Occupational health experts agree doing so will have a beneficial effect on the bottom line.

George Chaytor-Norris, co-founder and CEO of youdo, a mobile app that connects employees, well-being, and environmental and social initiatives, agrees. “Organizations need to put strategic muscle behind employee well-being and sustainability programs in a way that’s plain to see,” he said. “Before designing and launching employee engagement programs, organizations should survey employees, run workshops, or appoint ambassadors to understand what employees value.”

This chimes with Ashley Lourens, head of well-being at Plumm, a global platform for accessible and affordable online mental well-being. She said there are limitless ways businesses can “pay their debt” to their employees, if they helped drive them to that state of mental instability in the first place. “One effective method is to provide external support from professionals who can help repair the damage caused by the poor leadership. By seeking professional help, experts can navigate the problems that played a part in causing the damage,” she added.

So what are the practical steps to improving workplace well-being?

A mindset change by leaders is the most significant barrier to overcome, contends Inpulse’s Stephens. He provides a four-step roadmap:

  1. Prioritize mental health support and resources. 
  2. Create cultures where it’s OK to acknowledge stress and mental health issues.
  3. Train managers to initiate conversations about well being, not just engagement.
  4. Move from “transactional to more transformational activities” and conversations.

“Forget about the days when free coffee or subsidized gym membership were considered a well-being strategy,” he said. “The most effective approach to well being is seeing and treating your people as people and individuals first.”

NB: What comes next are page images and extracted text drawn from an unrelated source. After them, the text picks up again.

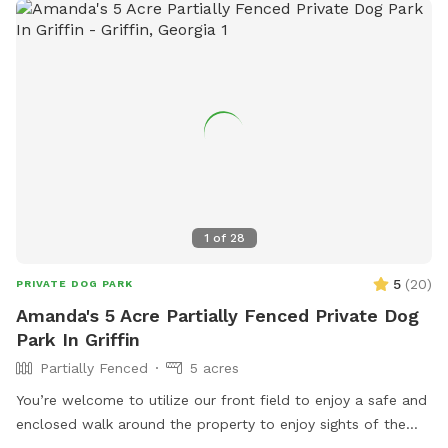
1
of
28
5
(
20
)
PRIVATE DOG PARK
Amanda's 5 Acre Partially Fenced Private Dog
Park In Griffin
Partially Fenced
5 acres
You’re welcome to utilize our front field to enjoy a safe and
enclosed walk around the property to enjoy sights of the
wild life or just enjoy a fresh nature walk. There is training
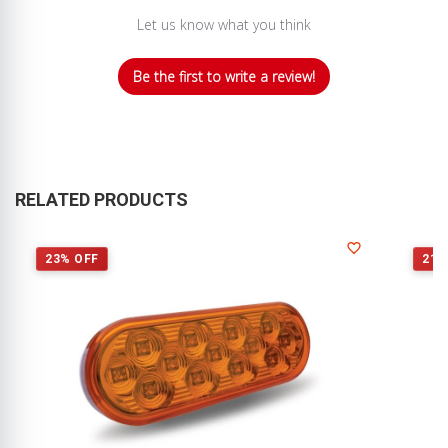
Let us know what you think
Be the first to write a review!
RELATED PRODUCTS
23% OFF
21%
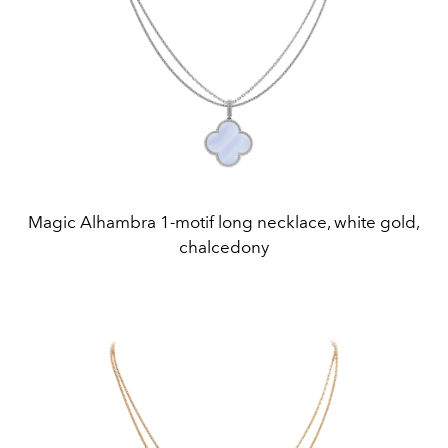
Magic Alhambra 1-motif long necklace, white gold,
chalcedony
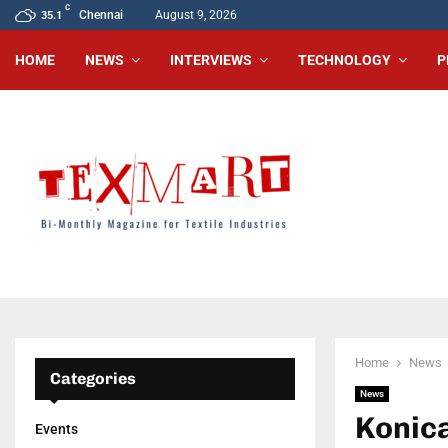
C
Chennai
August 9, 2026
35.1
HOME
NEWS
INTERVIEWS
TECHNOLOGY
P
Home
News
Categories
News
Konica
Events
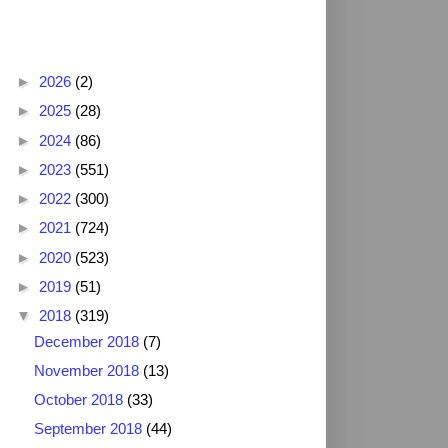
Blog Archive
►
2026
(2)
►
2025
(28)
►
2024
(86)
►
2023
(551)
►
2022
(300)
►
2021
(724)
►
2020
(523)
►
2019
(51)
▼
2018
(319)
December 2018
(7)
November 2018
(13)
October 2018
(33)
September 2018
(44)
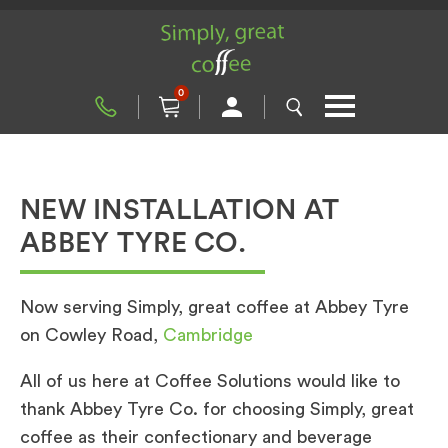
0
NEW INSTALLATION AT
ABBEY TYRE CO.
Now serving Simply, great coffee at Abbey Tyre
on Cowley Road,
Cambridge
All of us here at Coffee Solutions would like to
thank Abbey Tyre Co. for choosing Simply, great
coffee as their confectionary and beverage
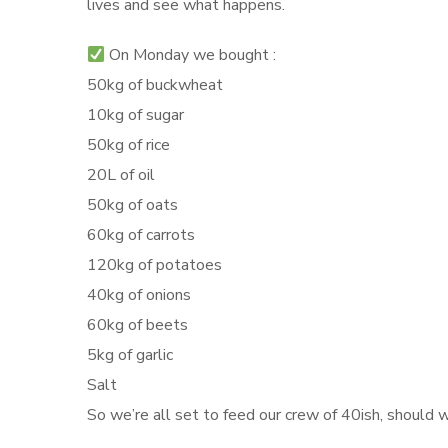
lives and see what happens.
On Monday we bought :
50kg of buckwheat
10kg of sugar
50kg of rice
20L of oil
50kg of oats
60kg of carrots
120kg of potatoes
40kg of onions
60kg of beets
5kg of garlic
Salt
So we’re all set to feed our crew of 40ish, should w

Plumm’s Lourens added that having around-the-clock access to professional well-being support is also critically important. “From employees being offered professional advice, they will be taught the tools in how to best improve their daily well being,” she said. “In turn, this would create a more mindful working environment as more team members can share their knowledge and support one another. This will reduce the pressures many leaders once felt to make sure their employees are experiencing a positive day to day.”